On 28/12/14 11:34, Justin Cormack wrote:
> I think the best thing to do is to add it into the ./configure step
> for rumpuser, so if you don't have setcontext it uses this. However
> one of the points of this code is also to use the same code for
> xen/baremetal, so are we going to upstream all the xen and baremetal
> specific code into NetBSD, using configure to work out what kind of
> build env we are in? Possibly with some --enable-xen options? Not
> necessarily all the coed, but enough to build the hypercall layer,
> which still expects some platform functions of course (mmap, malloc
> etc).

I don't think xen/baremetal should go into the NetBSD tree.  The point 
of doing development outside of the NetBSD tree is to enable rapid 
development and easy contributions from individuals who do not have a 
NetBSD commit bit.  If anything, we should move librumpuser out of the 
NetBSD tree, like you point later in your mail.

Regardless of where the code resides, I'm not sure we can use autoconf 
for selecting the build target.  For one, we can't run autoconf before 
we have a target env available, which is very late in the build process 
for non-hosted envs (xen, baremetal, ...)

> It will mean that the librumpuser ends up with a lot of
> optional/swappable parts.

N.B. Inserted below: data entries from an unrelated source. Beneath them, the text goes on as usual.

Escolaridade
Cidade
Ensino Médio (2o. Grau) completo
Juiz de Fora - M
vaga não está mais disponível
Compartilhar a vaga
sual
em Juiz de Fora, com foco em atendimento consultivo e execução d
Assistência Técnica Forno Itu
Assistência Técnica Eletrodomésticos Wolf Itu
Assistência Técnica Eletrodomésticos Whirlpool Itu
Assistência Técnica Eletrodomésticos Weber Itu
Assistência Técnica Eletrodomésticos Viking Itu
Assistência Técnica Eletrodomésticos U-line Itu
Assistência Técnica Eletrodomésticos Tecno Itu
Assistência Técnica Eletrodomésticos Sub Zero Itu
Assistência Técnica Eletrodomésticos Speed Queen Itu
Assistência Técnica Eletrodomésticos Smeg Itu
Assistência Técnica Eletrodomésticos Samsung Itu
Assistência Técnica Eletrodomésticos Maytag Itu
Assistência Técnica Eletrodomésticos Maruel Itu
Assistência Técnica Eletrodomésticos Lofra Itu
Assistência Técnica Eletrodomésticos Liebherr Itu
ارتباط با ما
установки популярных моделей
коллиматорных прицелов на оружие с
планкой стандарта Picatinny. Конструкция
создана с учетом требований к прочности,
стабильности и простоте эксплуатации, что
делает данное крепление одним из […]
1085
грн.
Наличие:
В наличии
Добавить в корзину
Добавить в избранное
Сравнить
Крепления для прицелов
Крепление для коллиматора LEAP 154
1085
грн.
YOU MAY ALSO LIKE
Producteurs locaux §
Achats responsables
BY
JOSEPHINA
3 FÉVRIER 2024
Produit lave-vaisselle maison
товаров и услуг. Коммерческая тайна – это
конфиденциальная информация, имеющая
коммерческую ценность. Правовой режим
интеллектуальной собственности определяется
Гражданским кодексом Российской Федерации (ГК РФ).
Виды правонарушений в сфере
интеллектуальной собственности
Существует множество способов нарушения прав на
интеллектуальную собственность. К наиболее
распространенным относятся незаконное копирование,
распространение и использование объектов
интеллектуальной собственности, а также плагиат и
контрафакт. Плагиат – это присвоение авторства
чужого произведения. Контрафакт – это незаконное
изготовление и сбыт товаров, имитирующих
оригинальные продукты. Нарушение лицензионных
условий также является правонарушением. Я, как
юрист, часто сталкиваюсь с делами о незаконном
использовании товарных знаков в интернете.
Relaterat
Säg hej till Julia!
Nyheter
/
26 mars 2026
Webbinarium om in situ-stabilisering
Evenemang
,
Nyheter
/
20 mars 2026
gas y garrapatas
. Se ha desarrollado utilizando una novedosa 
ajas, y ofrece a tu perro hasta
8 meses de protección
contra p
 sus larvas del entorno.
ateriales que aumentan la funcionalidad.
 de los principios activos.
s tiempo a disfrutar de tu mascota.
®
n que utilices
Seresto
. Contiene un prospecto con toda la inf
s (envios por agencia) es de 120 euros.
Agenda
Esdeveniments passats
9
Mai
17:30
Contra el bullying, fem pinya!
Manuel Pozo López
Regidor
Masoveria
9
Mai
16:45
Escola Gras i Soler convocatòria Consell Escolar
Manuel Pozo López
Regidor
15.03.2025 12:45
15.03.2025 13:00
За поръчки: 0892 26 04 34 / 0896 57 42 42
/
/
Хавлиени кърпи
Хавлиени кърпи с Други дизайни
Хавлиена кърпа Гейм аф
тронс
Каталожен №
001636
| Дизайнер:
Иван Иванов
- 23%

Thats already somewhat the case, with
> pthreads, fibers and no threading options already, plus various other
> bits are optional (dl support might be configured out). Plus a bunch
> of implementations/modifications of stuff.

Well, they probably shouldn't be in librumpuser at all.  There are three 
parts in the lower layers of the rumprun stack:

3: rump kernel
2: rumpuser
1: firmware (e.g. hacked-up minios or bmk)

Thread context switching is a function of "1".  The fiber scheduler 
logically belongs there.  It's just been convenient to keep it in 
librumpuser so far, but maybe we should have a fiber component that we 
can build/link for all platforms.

Yes, the dl interfaces being a part of librumpuser is a mistake, but so 
far living with it has been less painful than fixing it.